La pièce s’incentra su un tema particolarmente caro a Claudel: ogni essere umano vive nel mondo per volontà di Dio che ha affidato a ciascuno una missione specifica sulla terra. È un compito unico che ciascuno ha per sé, diverso da tutti gli altri, ma che concorre alla fine all’armonia di tutto il creato. Lo stesso titolo dell’opera ne spiega la portata: l’annuncio dell’Angelo a Maria fu il segno concreto della volontà divina che chiamava la giovane a una missione nel mondo che avrebbe non solo sconvolto la sua vita, ma cambiato radicalmente le sorti dell’intera umanità. È stato il manifestarsi, limpido e concreto, di una vocazione.
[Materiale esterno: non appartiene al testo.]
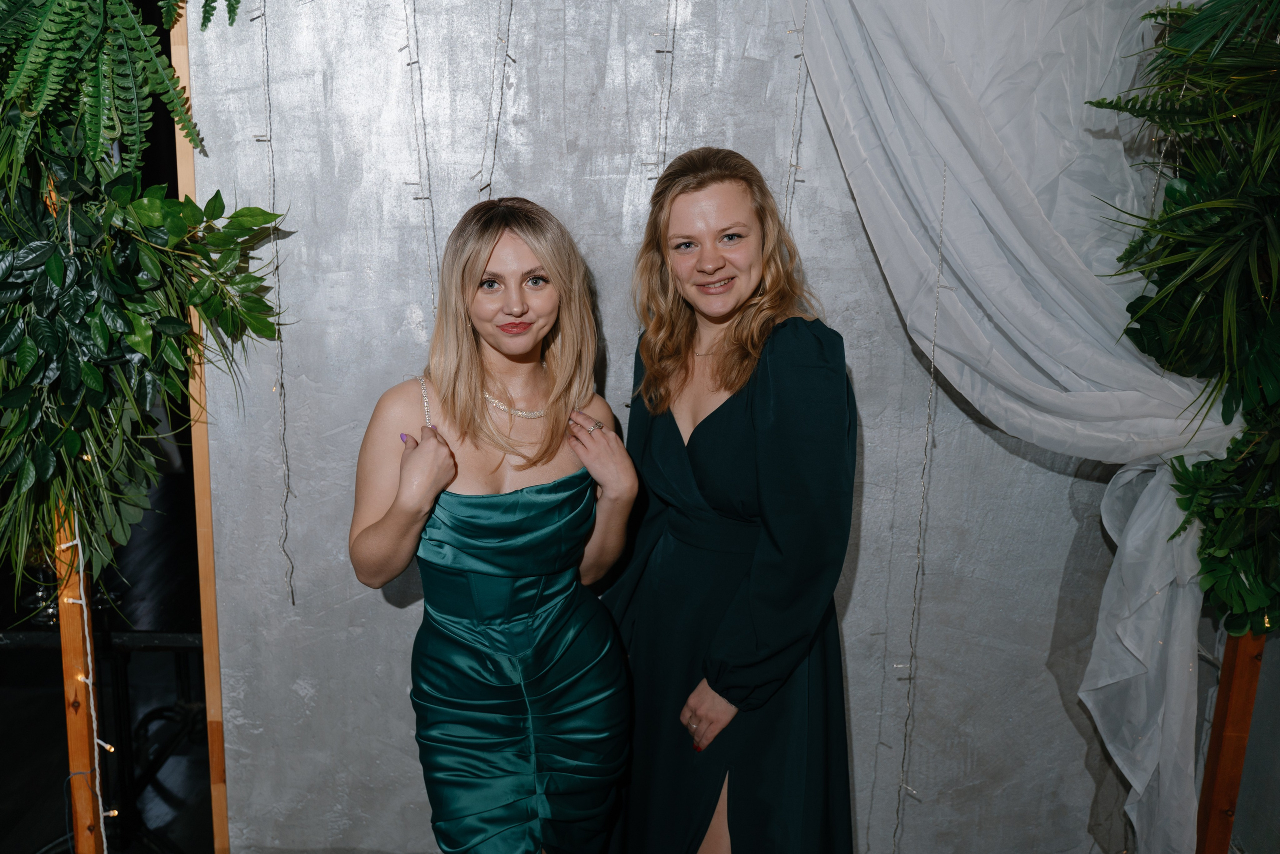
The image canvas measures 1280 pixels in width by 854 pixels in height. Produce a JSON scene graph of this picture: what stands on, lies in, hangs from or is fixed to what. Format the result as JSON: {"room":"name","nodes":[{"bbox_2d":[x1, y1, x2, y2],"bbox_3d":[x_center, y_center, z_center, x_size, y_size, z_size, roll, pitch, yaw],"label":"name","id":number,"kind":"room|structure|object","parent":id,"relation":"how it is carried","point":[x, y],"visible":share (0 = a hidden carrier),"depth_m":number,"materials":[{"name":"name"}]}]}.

L’Annuncio parte da questo dato per porre in luce l’errore che può compiere l’essere umano di fronte a questo, ritenendo che la propria vocazione dipenda in ultima analisi esclusivamente da se stessi.
Dopo la cessazione dall’attività diplomatica avvenuta nel 1935, Claudel si ritira nel suo castello di Brangues per dedicarsi intensamente all’esplorazione dei segreti e dei misteri di quella che per lui è la fonte di ogni poesia e di ogni grazia, la Bibbia, scrivendo numerosi commenti alla Sacra Scrittura: Introduction au Livre de Ruth (1937), Un poète regarde la croix (1938), Le Cantique des cantiques (1948-1954), L’Apocalypse (1952), solo per citare i più noti. Per il teatro realizza altre pièces, come La crisi meridiana, La scarpina di raso e l’oratorio drammatico Il libro di Cristoforo Colombo. Ma rimane L’Annuncio a Maria l’opera che Claudel amava di più. Quando, nel 1955, venne rappresentata alla Comédie française, si organizzò la replica nel suo appartamento. La prima ebbe luogo il 17 febbraio, di fronte al Presidente della Repubblica. Ma solo cinque giorni più tardi il cuore di Paul Claudel cedette. Morì infatti il 23 febbraio 1955, poco dopo aver ricevuto la Comunione. Le ultime parole che il figlio maggiore intese dalla sua bocca furono: «Non ho paura».